In [49]:
# transformers not support NumPy 2.0 yet
!pip install -q numpy~=1.26.4 transformers~=4.46.2
!pip install -q datasets seqeval matplotlib pydantic

In [76]:
from tqdm import tqdm
import pandas as pd
import numpy as np
import json

from sklearn.model_selection import train_test_split

from transformers import AutoTokenizer, AutoModelForTokenClassification, TrainingArguments, Trainer
from datasets import load_dataset, DatasetDict
from transformers import DataCollatorForTokenClassification
from transformers import pipeline
from seqeval.metrics import classification_report
import matplotlib.pyplot as plt

from pydantic import BaseModel
from pprint import pprint

import torch

# 檢查是否有 GPU 可以使用
device = torch.device("cuda" if torch.cuda.is_available() else "cpu")
device = torch.device("mps" if torch.backends.mps.is_available() else device)

# Review dataset

In [None]:
# load data from huggingface acram/pii_ner dataset
# https://huggingface.co/datasets/acram/pii_ner
dataset = load_dataset("acram/pii_ner", trust_remote_code=True)

dataset

In [None]:
# print first 5 examples from the dataset
pd.set_option('display.max_colwidth', None)
pd.DataFrame(dataset['train'].select(range(5)), )

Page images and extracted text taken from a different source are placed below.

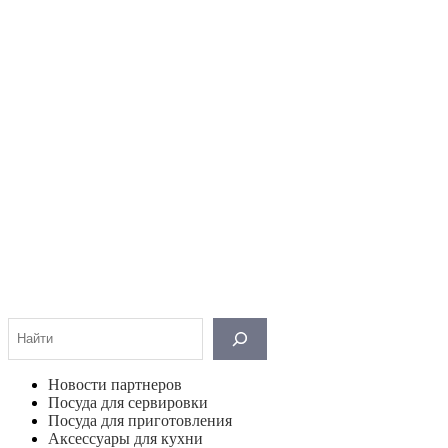
Поиск
Новости партнеров
Посуда для сервировки
Посуда для приготовления
Аксессуары для кухни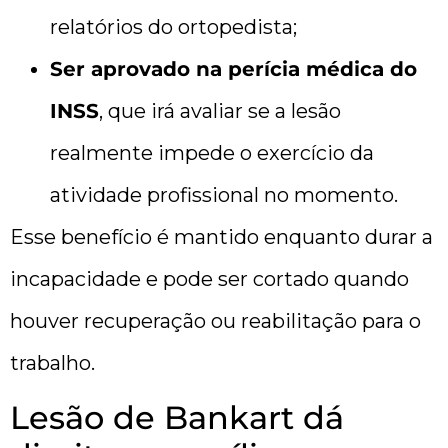
relatórios do ortopedista;
Ser aprovado na perícia médica do
INSS
, que irá avaliar se a lesão
realmente impede o exercício da
atividade profissional no momento.
Esse benefício é mantido enquanto durar a
incapacidade e pode ser cortado quando
houver recuperação ou reabilitação para o
trabalho.
Lesão de Bankart dá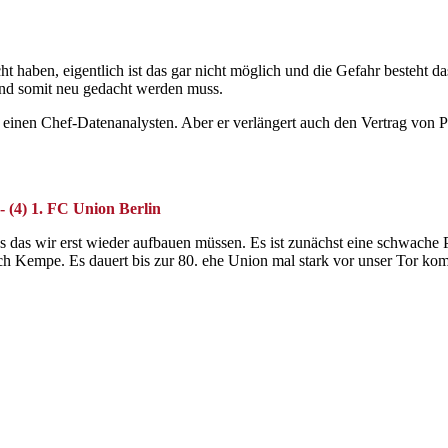
ht haben, eigentlich ist das gar nicht möglich und die Gefahr besteht d
und somit neu gedacht werden muss.
lt einen Chef-Datenanalysten. Aber er verlängert auch den Vertrag von 
 - (4) 1. FC Union Berlin
 das wir erst wieder aufbauen müssen. Es ist zunächst eine schwache P
rch Kempe. Es dauert bis zur 80. ehe Union mal stark vor unser Tor ko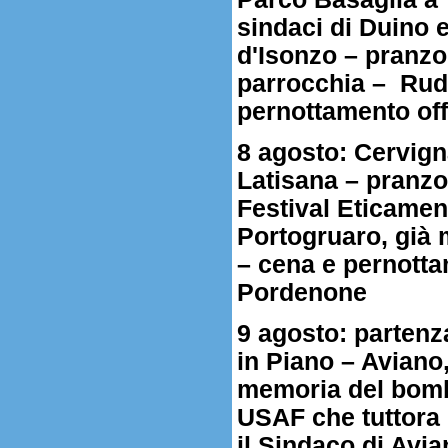
sindaci di Duino
d'Isonzo – pranzo 
parrocchia – Ruda
pernottamento off
8 agosto: Cervign
Latisana – pranzo
Festival Eticamen
Portogruaro, già
– cena e pernottam
Pordenone
9 agosto: parten
in Piano – Aviano,
memoria del bomb
USAF che tuttora
il Sindaco di Avi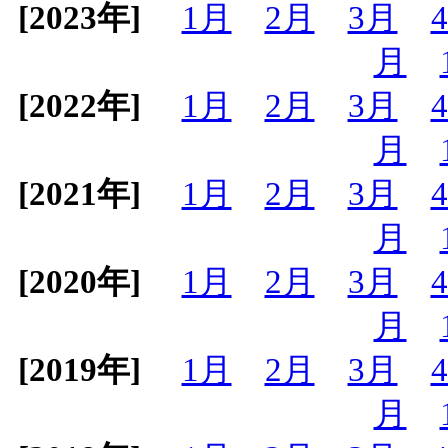
[2023年]
1月
2月
3月
月
[2022年]
1月
2月
3月
月
[2021年]
1月
2月
3月
月
[2020年]
1月
2月
3月
月
[2019年]
1月
2月
3月
月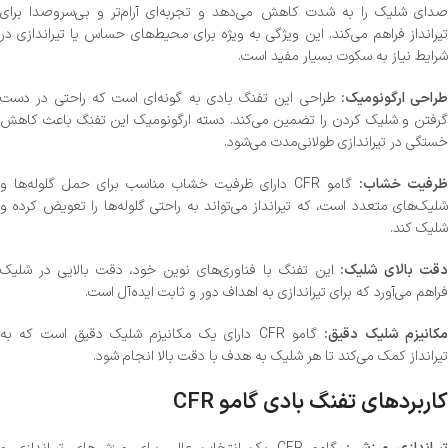
صدای شلیک را به شدت کاهش می‌دهد و تجربه‌ای آرام‌تر و بی‌سروصدا برای
تیرانداز فراهم می‌کند. این ویژگی به ویژه برای محیط‌های حساس یا تیراندازی در
شرایط نیاز به سکوت بسیار مفید است.
طراحی ارگونومیک:
طراحی این تفنگ بادی به گونه‌ای است که راحتی در دست
گرفتن و شلیک کردن را تضمین می‌کند. دسته ارگونومیک این تفنگ باعث کاهش
خستگی در تیراندازی طولانی‌مدت می‌شود.
ظرفیت خشاب:
گامو CFR دارای ظرفیت خشاب مناسب برای حمل گلوله‌ها و
شلیک‌های متعدد است، که تیرانداز می‌تواند به راحتی گلوله‌ها را تعویض کرده و
شلیک کند.
قت بالای شلیک:
این تفنگ با فناوری‌های نوین خود، دقت بالایی در شلیک
فراهم می‌آورد که برای تیراندازی به اهداف دور و ثابت ایده‌آل است.
کانیزم شلیک دقیق:
گامو CFR دارای یک مکانیزم شلیک دقیق است که به
تیرانداز کمک می‌کند تا هر شلیک به هدف با دقت بالا انجام شود.
کاربردهای تفنگ بادی گامو CFR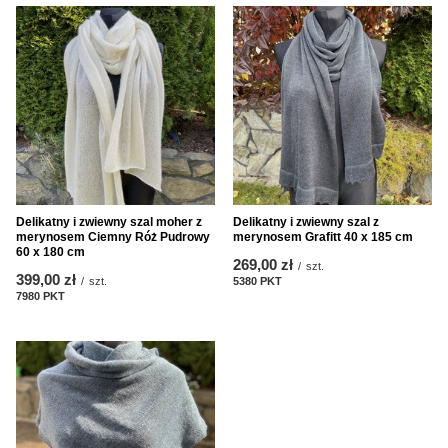
Delikatny i zwiewny szal moher z
Delikatny i zwiewny szal z
merynosem Ciemny Róż Pudrowy
merynosem Grafitt 40 x 185 cm
60 x 180 cm
269,00 zł
/
szt.
399,00 zł
/
szt.
5380
PKT
Punkte
7980
PKT
Punkte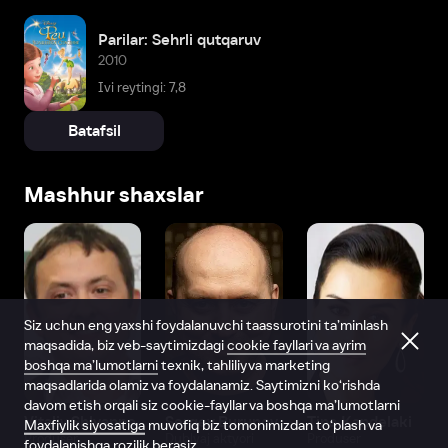
Parilar: Sehrli qutqaruv
2010
Ivi reytingi: 7,8
Batafsil
Mashhur shaxslar
Siz uchun eng yaxshi foydalanuvchi taassurotini ta’minlash
maqsadida, biz veb-saytimizdagi
cookie fayllari va ayrim
boshqa ma’lumotlarni
texnik, tahliliy va marketing
maqsadlarida olamiz va foydalanamiz. Saytimizni ko‘rishda
davom etish orqali siz cookie-fayllar va boshqa ma’lumotlarni
Vitaliy Shlyappo
Sergey Burunov
Tina Kandelaki
Maxfiylik siyosatiga
muvofiq biz tomonimizdan to‘plash va
Produser
Dublyaj aktyori
Produser
foydalanishga rozilik berasiz.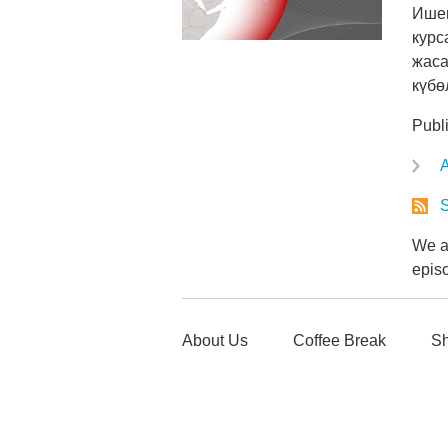
Ишем
курс
жаса
күбө
Publ
A
S
We ar
epis
About Us
Coffee Break
Sh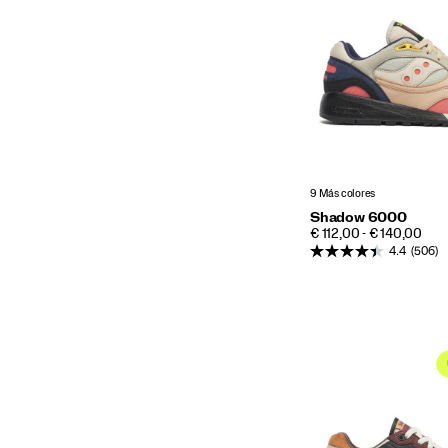
9 Más colores
Shadow 6000
PRICE
€ 112,00 - € 140,00
4.4
(506)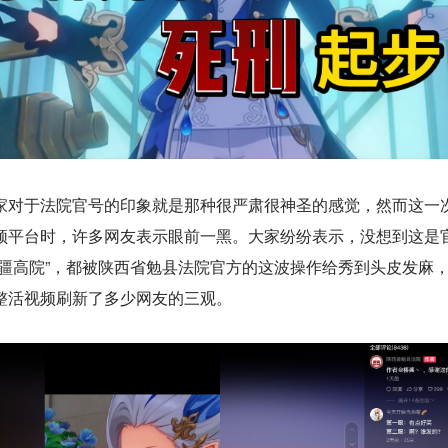
家对于法院官号的印象就是那种很严肃很神圣的感觉，然而这一
频平台时，许多网友表示眼前一黑。大家纷纷表示，没想到这是
新疆高院”，都被陕西省勉县法院官方的这波操作给秀到头皮发麻
整活视频刷新了多少网友的三观。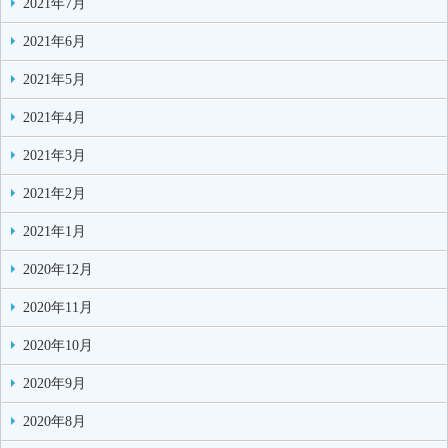
2021年7月
2021年6月
2021年5月
2021年4月
2021年3月
2021年2月
2021年1月
2020年12月
2020年11月
2020年10月
2020年9月
2020年8月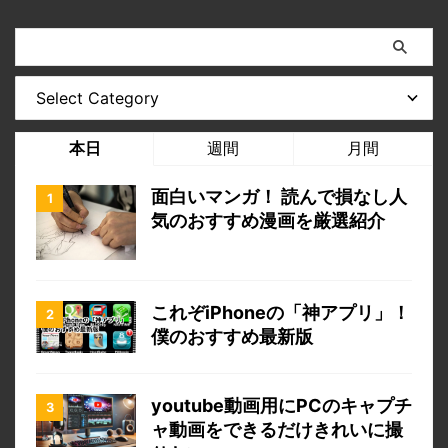
本日
週間
月間
面白いマンガ！ 読んで損なし人
気のおすすめ漫画を厳選紹介
これぞiPhoneの「神アプリ」！
僕のおすすめ最新版
youtube動画用にPCのキャプチ
ャ動画をできるだけきれいに撮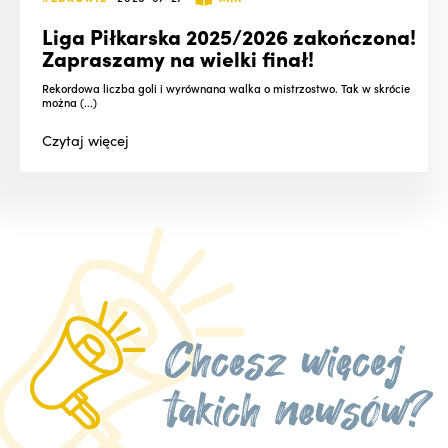
Liga Piłkarska 2025/2026 zakończona!
Zapraszamy na wielki finał!
Rekordowa liczba goli i wyrównana walka o mistrzostwo. Tak w skrócie
można (...)
Czytaj
więcej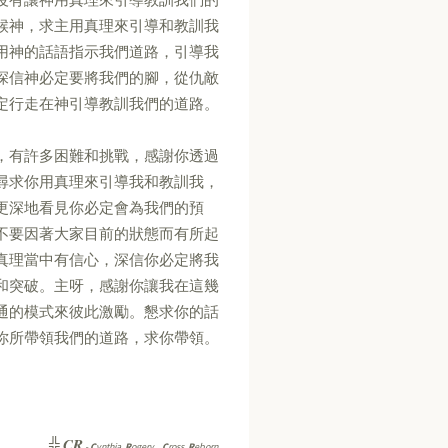
候神，求主用真理來引導和教訓我
用神的話語指示我們道路，引導我
深信神必定要將我們的腳，從仇敵
定行走在神引導教訓我們的道路。
，有許多困難和挑戰，感謝你透過
尋求你用真理來引導我和教訓我，
更深地看見你必定會為我們的預
不要因著大家目前的狀態而有所起
真理當中有信心，深信你必定將我
和突破。主呀，感謝你讓我在這幾
通的模式來彼此激勵。懇求你的話
你所帶領我們的道路，求你帶領。
CR
╬
-
C
ynthia,
R
ogery...
C
ross,
R
eborn...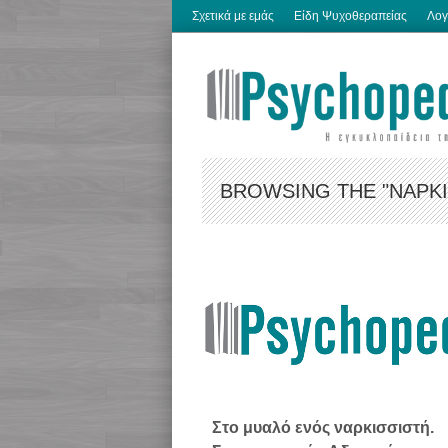
Σχετικά με εμάς
Είδη Ψυχοθεραπείας
Λογ
BROWSING THE "ΝΑΡΚΙ
Στο μυαλό ενός ναρκισσιστή.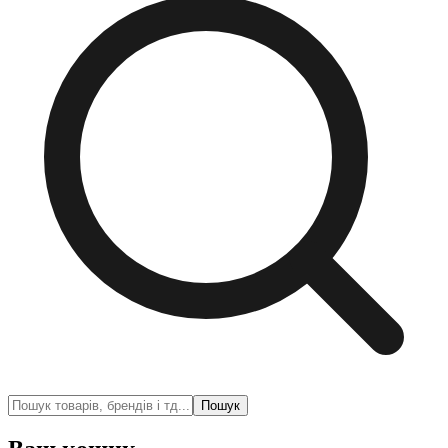
Пошук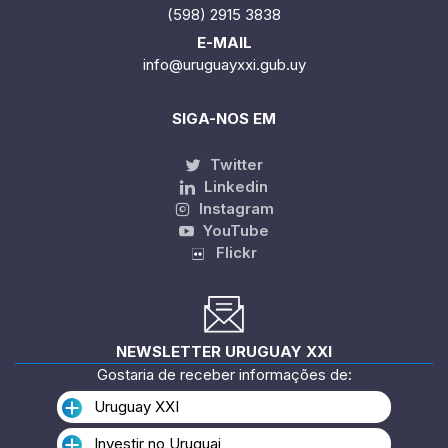
(598) 2915 3838
E-MAIL
info@uruguayxxi.gub.uy
SIGA-NOS EM
Twitter
Linkedin
Instagram
YouTube
Flickr
NEWSLETTER URUGUAY XXI
Gostaria de receber informações de:
Uruguay XXI
Investir no Uruguai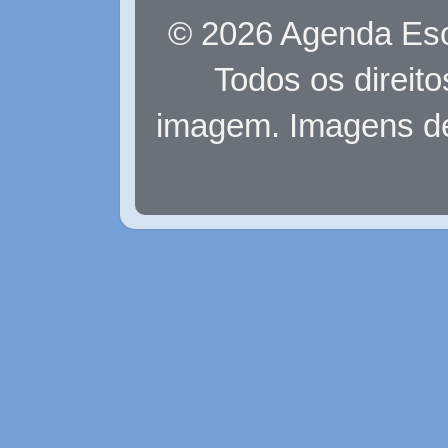
© 2026 Agenda Eso
Todos os direit
imagem. Imagens d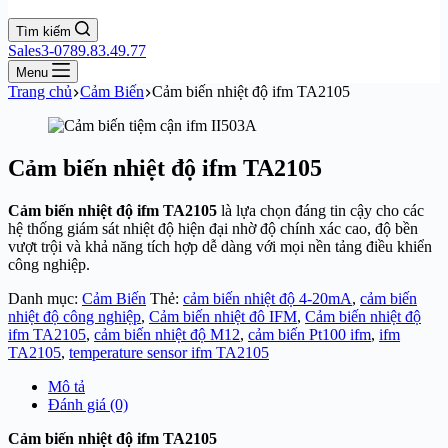
Tìm kiếm
Sales3-0789.83.49.77
Menu
Trang chủ
Cảm Biến
Cảm biến nhiệt độ ifm TA2105
Cảm biến nhiệt độ ifm TA2105
Cảm biến nhiệt độ ifm TA2105
là lựa chọn đáng tin cậy cho các
hệ thống giám sát nhiệt độ hiện đại nhờ độ chính xác cao, độ bền
vượt trội và khả năng tích hợp dễ dàng với mọi nền tảng điều khiển
công nghiệp.
Danh mục:
Cảm Biến
Thẻ:
cảm biến nhiệt độ 4-20mA
,
cảm biến
nhiệt độ công nghiệp
,
Cảm biến nhiệt đô IFM
,
Cảm biến nhiệt độ
ifm TA2105
,
cảm biến nhiệt độ M12
,
cảm biến Pt100 ifm
,
ifm
TA2105
,
temperature sensor ifm TA2105
Mô tả
Đánh giá (0)
Cảm biến nhiệt độ ifm TA2105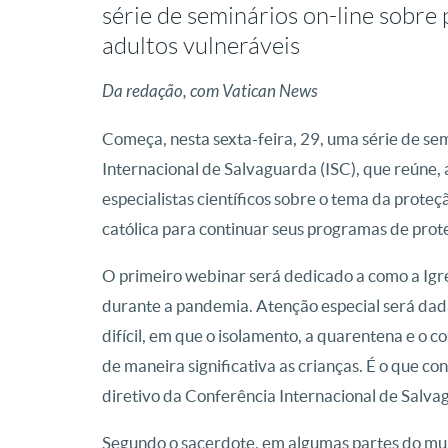
série de seminários on-line sobre
adultos vulneráveis
Da redação, com Vatican News
Começa, nesta sexta-feira, 29, uma série de se
Internacional de Salvaguarda (ISC), que reúne, 
especialistas científicos sobre o tema da proteç
católica para continuar seus programas de pro
O primeiro webinar será dedicado a como a Igr
durante a pandemia. Atenção especial será da
difícil, em que o isolamento, a quarentena e o 
de maneira significativa as crianças. É o que c
diretivo da Conferência Internacional de Salva
Segundo o sacerdote, em algumas partes do mu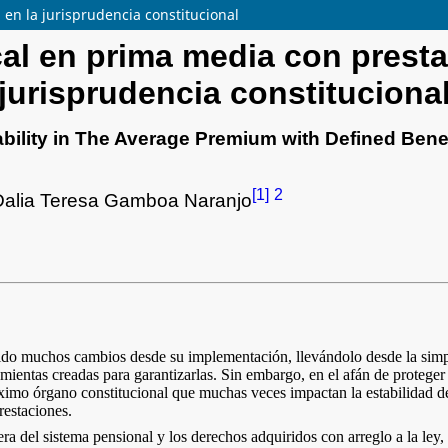
 en la jurisprudencia constitucional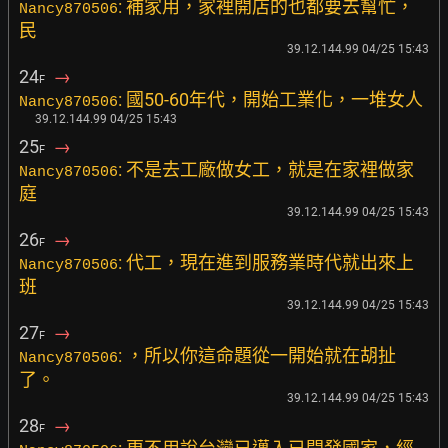
: 補家用，家裡開店的也都要去幫忙，
Nancy870506
民
39.12.144.99 04/25 15:43
24
→
F
: 國50-60年代，開始工業化，一堆女人
Nancy870506
39.12.144.99 04/25 15:43
25
→
F
: 不是去工廠做女工，就是在家裡做家
Nancy870506
庭
39.12.144.99 04/25 15:43
26
→
F
: 代工，現在進到服務業時代就出來上
Nancy870506
班
39.12.144.99 04/25 15:43
27
→
F
: ，所以你這命題從一開始就在胡扯
Nancy870506
了。
39.12.144.99 04/25 15:43
28
→
F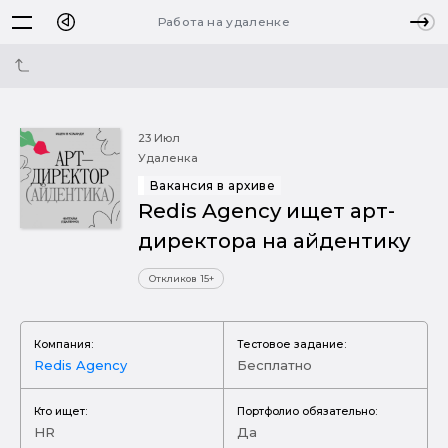
Работа на удаленке
23 Июл
Удаленка
Вакансия в архиве
Redis Agency ищет арт-
директора на айдентику
Откликов 15+
Компания:
Тестовое задание:
Redis Agency
Бесплатно
Кто ищет:
Портфолио обязательно:
HR
Да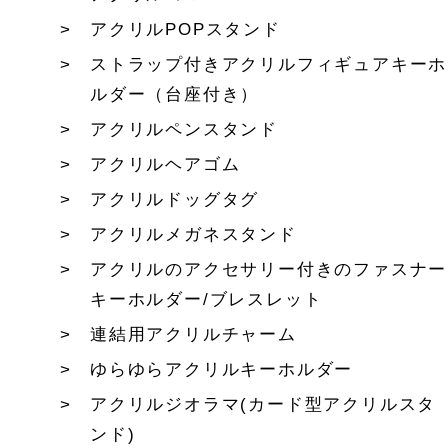
アクリルPOPスタンド
ストラップ付きアクリルフィギュアキーホ
ルダー（台座付き）
アクリルペンスタンド
アクリルヘアゴム
アクリルドッグタグ
アクリルメガネスタンド
アクリルのアクセサリー付きのファスナー
キーホルダー/ブレスレット
連結用アクリルチャーム
ゆらゆらアクリルキーホルダー
アクリルジオラマ(カード型アクリルスタ
ンド)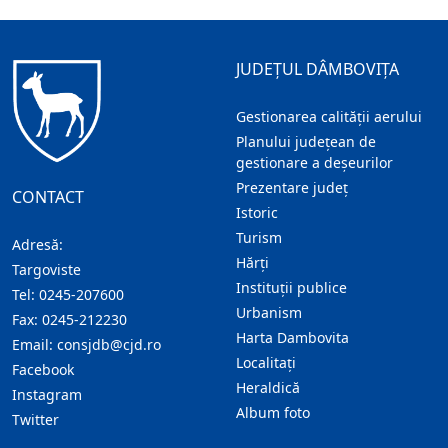
JUDEȚUL DÂMBOVIȚA
Gestionarea calității aerului
Planului județean de
gestionare a deșeurilor
Prezentare judeţ
CONTACT
Istoric
Turism
Adresă:
Hărţi
Targoviste
Instituţii publice
Tel:
0245-207600
Urbanism
Fax:
0245-212230
Harta Dambovita
Email:
consjdb@cjd.ro
Localitaţi
Facebook
Heraldică
Instagram
Album foto
Twitter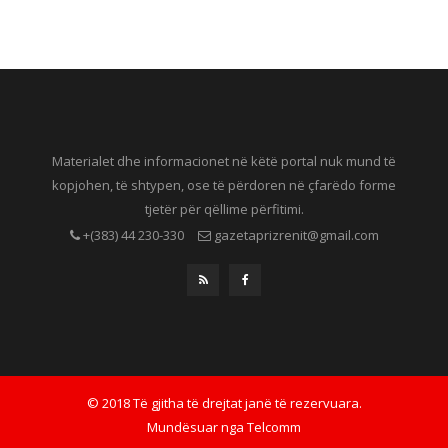
Materialet dhe informacionet në këtë portal nuk mund të
kopjohen, të shtypen, ose të përdoren në çfarëdo forme
tjetër për qëllime përfitimi.
+(383) 44 230-330
gazetaprizrenit@gmail.com
© 2018 Të gjitha të drejtat janë të rezervuara.
Mundësuar nga
Telcomm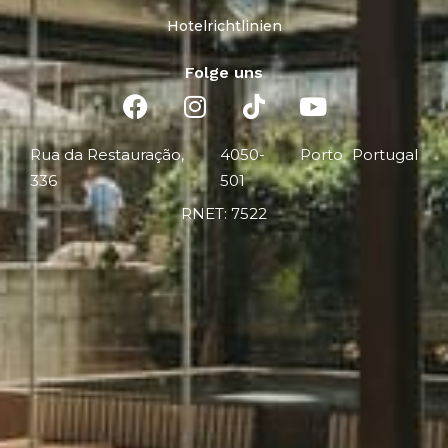
Hotelrichtlinien
Folge uns
Rua da Restauração,
4050-
Porto
Portugal
336
501
RNET: 7522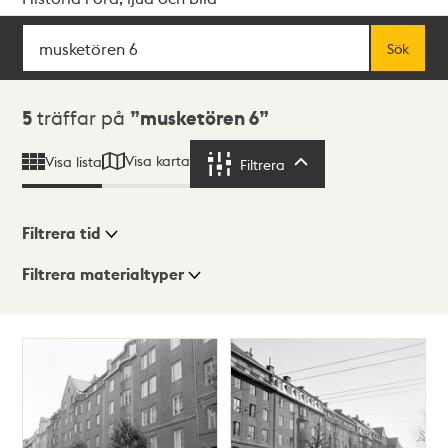
Sök
Fritextsök
Sök
Sökresultat
5
träffar på
musketören 6
Visa karta
Visa lista
Filtrera
Filtrera
Filtrera tid
Filtrera materialtyper
Visningsläge
Totalt
5
träffar
Lista
Karta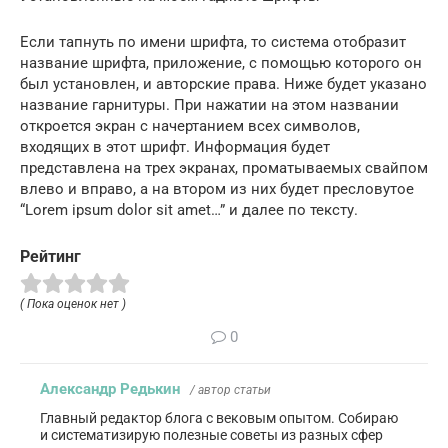
Если тапнуть по имени шрифта, то система отобразит
название шрифта, приложение, с помощью которого он
был установлен, и авторские права. Ниже будет указано
название гарнитуры. При нажатии на этом названии
откроется экран с начертанием всех символов,
входящих в этот шрифт. Информация будет
представлена на трех экранах, проматываемых свайпом
влево и вправо, а на втором из них будет пресловутое
“Lorem ipsum dolor sit amet…” и далее по тексту.
Рейтинг
( Пока оценок нет )
0
Александр Редькин
/ автор статьи
Главный редактор блога с вековым опытом. Собираю
и систематизирую полезные советы из разных сфер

# Define BIO (Beginning, Inner, Outer) tagging scheme

In [None]:
# configuration in pydantic model
class Config(BaseModel):
  seed: int = 42
  model_name: str = "bert-base-cased" # name of pretrained backbone
  train_seq_len: int = 1024 # max size of input sequence for training
  train_batch_size: int = 4 # size of the input batch in training
  eval_batch_size: int = 4 # size of the input batch in evaluation
  epochs: int = 3 # number of epochs to train
  lr: float = 2e-5 # learning rate
  # BIO (Beginning, Inner, Outer) format labels
  labels: list = ['O',
                  'B-NAME_STUDENT','I-NAME_STUDENT',
                  'B-STREET_ADDRESS','I-STREET_ADDRESS',
                  'B-USERNAME','B-EMAIL','B-URL_PERSONAL','B-PHONE_NUM','B-DRIVING_LICENSE',
                  'B-PASSPORT','B-PAN_NUMBER','B-ID_NUM','B-AADHAR_ID']
  id2label: dict = dict(enumerate(labels)) # integer label to BIO format label mapping
  label2id: dict = {v:k for k,v in id2label.items()} # BIO format label to integer label mapping
  num_labels: int = len(labels) # number of PII (NER) tags

config = Config()
# print label2id mapping, and sort by value
pprint(sorted(config.label2id.items(), key=lambda x: x[1]))


In [None]:
model = "vblagoje/bert-english-uncased-finetuned-pos"
pos_classifier = pipeline(
  task="token-classification",
  model=model,
  device=device,)
pos_classifier("My name is Frank, my email is frank@gmail.com.")